Nola tried to beat Voit with inside fastballs in the second and fourth innings. Voit hit a 1-0 pitch into the left-field bullpen in the second for a solo shot. The second encounter was more entertaining. With the infield in after centerfielder Roman Quinn misplayed a ball into a leadoff triple, Nola got Voit into an 0-2 count. The pitcher tried to get the cleanup hitter to chase a couple of breaking pitches out of the zone, but Voit laid off.

"I knew he was eventually going to try to come back in with his fastball, so I sat on that," Voit said.

He slugged a two-run homer to give Palm Beach a 3-0 lead. Nola had just one 1-2-3 inning and allowed seven hits. He struck out two, and his fastball velocity was slightly down from his previous two outings.
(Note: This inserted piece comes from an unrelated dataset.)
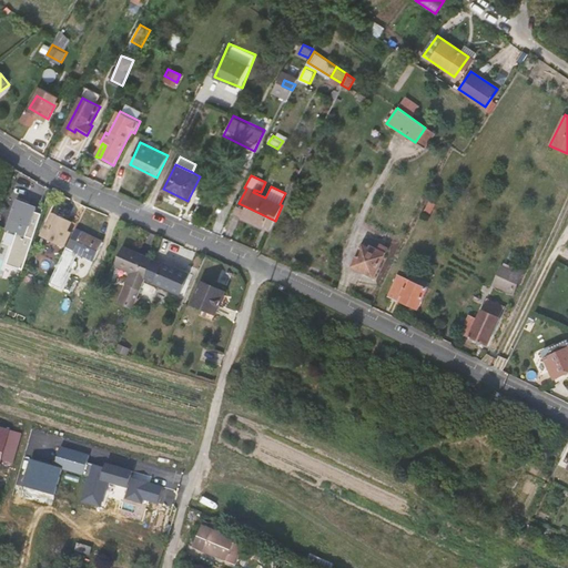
[(429,201),(425,211),(430,213),(434,203),(429,201)]
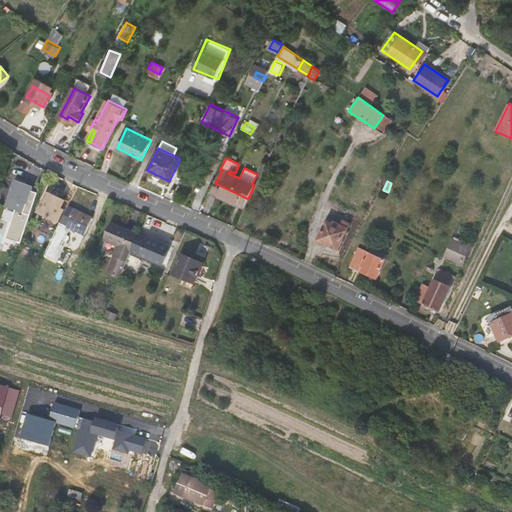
[(16,183),(8,208),(28,215),(36,190),(16,183)]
He consistently pitched at 88 to 91 m.p.h.

"He wasn't nearly as sharp as he was the last game, but he still threw only 57 pitches through five innings," Clearwater pitching coach Bob Milacki said. "The big thing is just getting his feet wet in professional baseball and getting in the routine of professional baseball. I think he's starting to get to that."

That means Nola has a lot to learn before he shows up at Citizens Bank Park and tries to help the resurrection of a once-great team. He knows it. He said he needs to be better when he doesn't have his best stuff and command.

He also needs to know that the other team is aware he's the seventh overall pick.

"I saw his stats in college," Voit said. "He is a really good pitcher, so it was pretty cool to do that against the No. 7 overall draft pick. It was like a challenge. You want to beat him."

The Phillies know they need to be patient with Nola. It's all part of the long-term plan. Someday, Franco, Crawford, Biddle, and Nola will be part of the Phillies' next generation. In the meantime, the trade-deadline clock is ticking and there's no telling what the Phillies' 2014 roster will look like when it expires.